++++ Texto proporcionado

La justicia europea avala el acceso a comunicaciones electrónicas en delitos «no graves»

Vista de la entrada del Tribunal de Justicia de la Unión Europea./Julien Warnand (EFE)
Vista de la entrada del Tribunal de Justicia de la Unión Europea. / Julien Warnand (EFE)

Permitirá la consulta de los datos personales que almacenan los proveedores de servicios de comunicaciones cuando «no suponga una injerencia grave en la vida privada»

EFEBruselas

El Tribunal de Justicia de la Unión Europea ha avalado este martes el acceso, en el marco de la investigación de un delito «no grave», a los datos personales que almacenan los proveedores de servicios de comunicaciones electrónicas cuando ese acceso «no suponga una injerencia grave en la vida privada».

La sentencia se refiere a una investigación en España por un robo con violencia de una cartera y un teléfono móvil.

La policía judicial española solicitó al juzgado de instrucción que le facilitara los datos personales o de filiación de los usuarios de los números de teléfono activados desde el teléfono robado durante un periodo de doce días desde la fecha del robo.

El juez instructor lo denegó al considerar que los hechos que habían dado lugar a la investigación no constituían delito «grave» según el Derecho español, que incluye en esa categoría los delitos sancionados con más de cinco años de prisión, el único tipo de delitos que puede justificar el acceso a los datos personales o de filiación, recordó el tribunal en un comunicado.

El Ministerio Fiscal recurrió la decisión ante la Audiencia Provincial de Tarragona.

La Audiencia preguntó al Tribunal de Justicia de la UE cuál es el umbral de gravedad de los delitos a partir del cual puede justificarse una injerencia en los derechos fundamentales, como el acceso por parte de las autoridades nacionales a los datos personales almacenados por los proveedores de servicios de comunicaciones electrónicas.

++++++++

▶ [Objetivo de la tarea]: Continúa la noticia sobre el fallo de la justicia europea acerca del acceso a datos de comunicaciones electrónicas desde el punto en que termina. Los registros vienen de otra fuente distinta.

++++ Datos de origen

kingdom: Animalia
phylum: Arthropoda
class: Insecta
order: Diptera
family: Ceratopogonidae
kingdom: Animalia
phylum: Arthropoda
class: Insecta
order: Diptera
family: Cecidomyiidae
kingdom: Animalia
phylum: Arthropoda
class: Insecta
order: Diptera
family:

++++++++
++++ Datos de origen

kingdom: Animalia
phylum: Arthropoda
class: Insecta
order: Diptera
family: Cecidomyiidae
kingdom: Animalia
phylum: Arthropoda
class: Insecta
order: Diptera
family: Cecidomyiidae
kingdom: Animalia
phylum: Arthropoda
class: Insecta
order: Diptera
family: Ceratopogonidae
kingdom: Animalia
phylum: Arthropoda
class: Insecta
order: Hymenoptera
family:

++++++++

▶ [Resultado obtenido]:
En su sentencia, el Tribunal de Justicia recuerda que el acceso de las autoridades públicas a esos datos personales en el marco de un procedimiento de instrucción penal está incluido en el ámbito de aplicación de la Directiva.

Los jueces europeos reconocen que es una injerencia en los derechos fundamentales el acceso a los datos que permiten identificar a los titulares de las tarjetas SIM activadas con un teléfono móvil robado, como los nombres, los apellidos o las direcciones de dichos titulares.

No obstante, añade la sentencia, esta injerencia «no presenta una gravedad tal que, en el ámbito de la prevención, investigación, descubrimiento y persecución de delitos, dicho acceso deba limitarse a la lucha contra la delincuencia grave».

La Directiva sobre la privacidad y las comunicaciones electrónicas, dice la sentencia, establece que los Estados miembros pueden limitar los derechos de los ciudadanos cuando tal limitación sea una medida necesaria, proporcionada y apropiada para proteger la seguridad nacional, la defensa y la seguridad pública.

También se justifica para garantizar la prevención, investigación, descubrimiento y persecución de delitos o la utilización no autorizada del sistema de comunicaciones electrónicas.

El Tribunal observó hoy que la legislación europea no limita ese objetivo a la lucha contra los delitos graves, sino que se refiere a los «delitos» en general.